• TO-DO ITEM: Reproduce the rows below verbatim, beginning at the line that contains "En France à partir de 1000 € d'achats" and stopping after the line that contains "Пятьдесят причин уберечь".

• SUPPLIED INFORMATION:

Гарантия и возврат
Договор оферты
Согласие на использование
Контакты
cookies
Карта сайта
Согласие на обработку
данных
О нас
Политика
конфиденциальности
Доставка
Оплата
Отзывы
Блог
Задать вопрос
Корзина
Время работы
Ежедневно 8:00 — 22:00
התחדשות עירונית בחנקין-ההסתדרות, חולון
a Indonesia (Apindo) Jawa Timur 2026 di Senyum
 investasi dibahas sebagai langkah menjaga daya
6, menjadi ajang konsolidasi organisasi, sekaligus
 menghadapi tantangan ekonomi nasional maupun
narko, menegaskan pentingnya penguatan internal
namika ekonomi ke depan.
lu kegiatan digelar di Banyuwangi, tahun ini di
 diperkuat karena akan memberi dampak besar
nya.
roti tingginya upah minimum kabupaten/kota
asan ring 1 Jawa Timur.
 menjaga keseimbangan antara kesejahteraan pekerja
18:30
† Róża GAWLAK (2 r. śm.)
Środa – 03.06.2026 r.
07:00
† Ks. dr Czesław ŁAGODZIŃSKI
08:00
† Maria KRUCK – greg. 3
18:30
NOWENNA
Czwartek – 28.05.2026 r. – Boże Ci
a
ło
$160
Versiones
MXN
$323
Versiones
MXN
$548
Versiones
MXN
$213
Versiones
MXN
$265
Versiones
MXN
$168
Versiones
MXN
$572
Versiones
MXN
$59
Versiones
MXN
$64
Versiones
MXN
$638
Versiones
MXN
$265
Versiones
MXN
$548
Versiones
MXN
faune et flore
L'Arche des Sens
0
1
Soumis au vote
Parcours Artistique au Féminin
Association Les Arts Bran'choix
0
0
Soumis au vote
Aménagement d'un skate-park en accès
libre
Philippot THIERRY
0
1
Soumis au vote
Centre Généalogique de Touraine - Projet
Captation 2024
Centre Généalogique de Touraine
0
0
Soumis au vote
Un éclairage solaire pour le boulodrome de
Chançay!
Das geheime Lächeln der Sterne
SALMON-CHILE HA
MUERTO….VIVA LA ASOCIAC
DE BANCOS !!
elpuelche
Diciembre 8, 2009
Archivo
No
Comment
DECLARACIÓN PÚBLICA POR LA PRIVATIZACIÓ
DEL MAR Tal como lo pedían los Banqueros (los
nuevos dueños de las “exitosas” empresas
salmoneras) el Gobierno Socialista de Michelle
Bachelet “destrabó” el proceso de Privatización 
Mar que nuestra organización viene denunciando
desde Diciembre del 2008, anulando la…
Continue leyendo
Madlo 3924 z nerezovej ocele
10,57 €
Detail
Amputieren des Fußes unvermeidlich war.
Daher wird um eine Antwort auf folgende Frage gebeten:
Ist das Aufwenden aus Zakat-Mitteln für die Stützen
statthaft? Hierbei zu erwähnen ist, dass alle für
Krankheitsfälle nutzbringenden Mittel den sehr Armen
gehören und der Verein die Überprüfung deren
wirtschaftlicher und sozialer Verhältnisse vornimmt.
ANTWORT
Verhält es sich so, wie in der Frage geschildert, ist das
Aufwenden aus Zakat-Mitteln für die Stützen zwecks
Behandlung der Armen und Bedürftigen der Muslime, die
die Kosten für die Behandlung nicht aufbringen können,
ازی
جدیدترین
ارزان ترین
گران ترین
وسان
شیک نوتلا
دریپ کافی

--

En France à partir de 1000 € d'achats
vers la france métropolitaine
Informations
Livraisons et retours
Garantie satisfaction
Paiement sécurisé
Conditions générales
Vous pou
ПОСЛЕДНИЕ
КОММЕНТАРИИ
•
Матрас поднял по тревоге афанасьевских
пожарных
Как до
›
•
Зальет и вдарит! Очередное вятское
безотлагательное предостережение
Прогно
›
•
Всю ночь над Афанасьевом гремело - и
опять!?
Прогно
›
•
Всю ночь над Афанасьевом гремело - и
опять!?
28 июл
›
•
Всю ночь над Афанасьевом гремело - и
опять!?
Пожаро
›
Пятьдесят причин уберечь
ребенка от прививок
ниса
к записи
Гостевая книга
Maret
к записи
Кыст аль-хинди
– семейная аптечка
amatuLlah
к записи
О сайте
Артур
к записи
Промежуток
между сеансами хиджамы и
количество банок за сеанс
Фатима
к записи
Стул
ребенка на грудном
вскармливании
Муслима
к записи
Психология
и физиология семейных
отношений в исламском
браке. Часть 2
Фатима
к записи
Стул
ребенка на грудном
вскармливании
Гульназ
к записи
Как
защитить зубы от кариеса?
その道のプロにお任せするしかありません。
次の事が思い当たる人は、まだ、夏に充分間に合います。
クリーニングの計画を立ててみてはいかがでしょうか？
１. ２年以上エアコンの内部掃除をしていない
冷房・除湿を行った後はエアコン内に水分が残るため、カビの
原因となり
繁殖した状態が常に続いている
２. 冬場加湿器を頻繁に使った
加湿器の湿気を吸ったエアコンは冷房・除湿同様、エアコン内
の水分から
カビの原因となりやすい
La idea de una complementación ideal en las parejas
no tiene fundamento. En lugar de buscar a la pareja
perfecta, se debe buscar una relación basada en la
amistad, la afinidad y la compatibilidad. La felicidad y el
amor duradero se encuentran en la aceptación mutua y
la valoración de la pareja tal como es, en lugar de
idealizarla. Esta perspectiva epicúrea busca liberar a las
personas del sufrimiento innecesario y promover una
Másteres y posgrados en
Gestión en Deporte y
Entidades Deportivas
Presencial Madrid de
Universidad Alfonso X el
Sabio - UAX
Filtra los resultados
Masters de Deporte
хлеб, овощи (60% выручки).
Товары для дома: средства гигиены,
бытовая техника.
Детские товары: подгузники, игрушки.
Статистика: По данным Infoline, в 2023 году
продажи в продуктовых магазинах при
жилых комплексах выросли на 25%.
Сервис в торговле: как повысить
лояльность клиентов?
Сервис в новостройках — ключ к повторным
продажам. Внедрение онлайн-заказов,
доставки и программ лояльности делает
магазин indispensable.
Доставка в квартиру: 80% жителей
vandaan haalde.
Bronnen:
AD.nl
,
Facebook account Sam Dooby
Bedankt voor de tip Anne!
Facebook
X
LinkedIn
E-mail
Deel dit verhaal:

• RESULT BELOW:
En France à partir de 1000 € d'achats
vers la france métropolitaine
Informations
Livraisons et retours
Garantie satisfaction
Paiement sécurisé
Conditions générales
Vous pou
ПОСЛЕДНИЕ
КОММЕНТАРИИ
•
Матрас поднял по тревоге афанасьевских
пожарных
Как до
›
•
Зальет и вдарит! Очередное вятское
безотлагательное предостережение
Прогно
›
•
Всю ночь над Афанасьевом гремело - и
опять!?
Прогно
›
•
Всю ночь над Афанасьевом гремело - и
опять!?
28 июл
›
•
Всю ночь над Афанасьевом гремело - и
опять!?
Пожаро
›
Пятьдесят причин уберечь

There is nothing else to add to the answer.